The recipe is "quick" only because I cut the chicken up into bite size morsels; it is supposed to be made with whole chicken limbs. Otherwise with a few tweaks, I follow the simple principles of authentic chicken paprika, which is pretty quick in its own right. I got the recipe from the Hungarian section of an old, much used and food spattered cookbook called Country Cooking put out by Bon Appetit in 1978. —Starmade
large vidalia onion
skinless boneless chicken thighs, cut up in bite size pieces
Melt the butter in a pan. Slice the onion thinly and add to melted butter.
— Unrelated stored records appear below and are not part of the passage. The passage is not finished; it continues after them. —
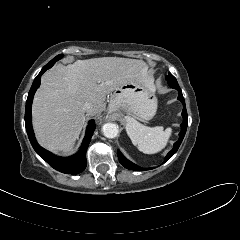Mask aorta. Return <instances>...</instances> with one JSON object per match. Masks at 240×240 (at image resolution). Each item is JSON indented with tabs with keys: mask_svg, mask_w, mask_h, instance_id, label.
I'll return each mask as SVG.
<instances>
[{
	"mask_svg": "<svg viewBox=\"0 0 240 240\" xmlns=\"http://www.w3.org/2000/svg\"><path fill=\"white\" fill-rule=\"evenodd\" d=\"M102 132L107 138H115L118 134V126L114 123H106L102 126Z\"/></svg>",
	"mask_w": 240,
	"mask_h": 240,
	"instance_id": "1",
	"label": "aorta"
}]
</instances>
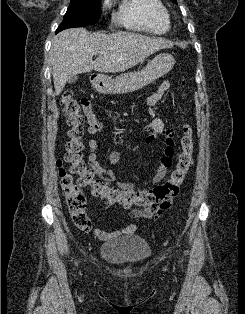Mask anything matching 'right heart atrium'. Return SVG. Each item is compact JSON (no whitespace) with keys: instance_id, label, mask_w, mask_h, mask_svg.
I'll list each match as a JSON object with an SVG mask.
<instances>
[{"instance_id":"right-heart-atrium-1","label":"right heart atrium","mask_w":245,"mask_h":314,"mask_svg":"<svg viewBox=\"0 0 245 314\" xmlns=\"http://www.w3.org/2000/svg\"><path fill=\"white\" fill-rule=\"evenodd\" d=\"M111 0H104L103 8H107L110 5Z\"/></svg>"}]
</instances>
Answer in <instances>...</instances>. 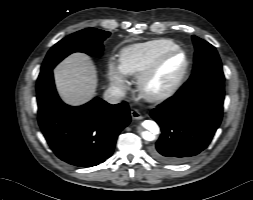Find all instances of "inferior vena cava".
<instances>
[{
    "label": "inferior vena cava",
    "instance_id": "inferior-vena-cava-1",
    "mask_svg": "<svg viewBox=\"0 0 253 200\" xmlns=\"http://www.w3.org/2000/svg\"><path fill=\"white\" fill-rule=\"evenodd\" d=\"M124 98V93L121 89L117 87H109L104 92V99L110 104H118L120 103Z\"/></svg>",
    "mask_w": 253,
    "mask_h": 200
}]
</instances>
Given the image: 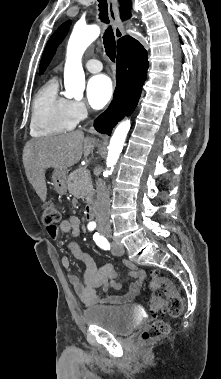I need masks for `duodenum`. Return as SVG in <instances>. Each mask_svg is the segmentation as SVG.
I'll return each instance as SVG.
<instances>
[{
    "mask_svg": "<svg viewBox=\"0 0 221 379\" xmlns=\"http://www.w3.org/2000/svg\"><path fill=\"white\" fill-rule=\"evenodd\" d=\"M97 209L98 208H97L96 202H92L91 204H89V206L87 207L85 211L86 220L92 221L97 215Z\"/></svg>",
    "mask_w": 221,
    "mask_h": 379,
    "instance_id": "duodenum-1",
    "label": "duodenum"
}]
</instances>
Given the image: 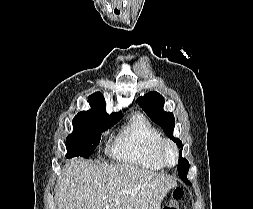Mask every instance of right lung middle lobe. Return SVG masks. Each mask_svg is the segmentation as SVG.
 Segmentation results:
<instances>
[{"mask_svg": "<svg viewBox=\"0 0 253 209\" xmlns=\"http://www.w3.org/2000/svg\"><path fill=\"white\" fill-rule=\"evenodd\" d=\"M119 119L89 116L73 120V132L66 138V157L89 158L100 142L101 132L112 127Z\"/></svg>", "mask_w": 253, "mask_h": 209, "instance_id": "dd1d6c3e", "label": "right lung middle lobe"}]
</instances>
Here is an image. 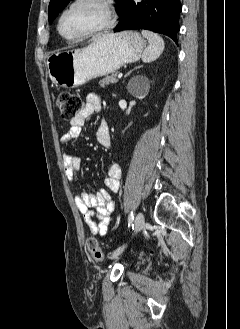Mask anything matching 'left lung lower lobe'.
Returning <instances> with one entry per match:
<instances>
[{"label": "left lung lower lobe", "mask_w": 240, "mask_h": 329, "mask_svg": "<svg viewBox=\"0 0 240 329\" xmlns=\"http://www.w3.org/2000/svg\"><path fill=\"white\" fill-rule=\"evenodd\" d=\"M181 11L180 0H126L114 32L147 29L165 34L177 43Z\"/></svg>", "instance_id": "obj_1"}]
</instances>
Cook slowly over low heat till the onion melts down and starts to turn brown, about 10 or 15 minutes.
Toss in the paprika and stir. Turn up the heat, and keep stirring for a minute or so till it starts to smell good. Then add the vinegar. Keep tossing the onions with a spatula as the edge sizzles off the acid. Throw in the cut up chicken pieces, leaving them alone for a couple minutes until they brown on one side before moving them.
When the chicken has browned (it will be a lovely reddish brown from the paprika) add a small amount of water, just enough so the chicken and onions don't stick to the bottom of the pan. This will form the beginning of a sauce. Cover the pan and let simmer five or ten minutes to cook the chicken through and let the flavors marry (more of a shotgun wedding in Vegas than a nice cathedral ceremony, but married they will be just the same).
When sufficiently married remove from heat. Add sour cream and mix well with the sauce. Taste for salt and pepper. Serve with small boiled potatoes or boiled noodles.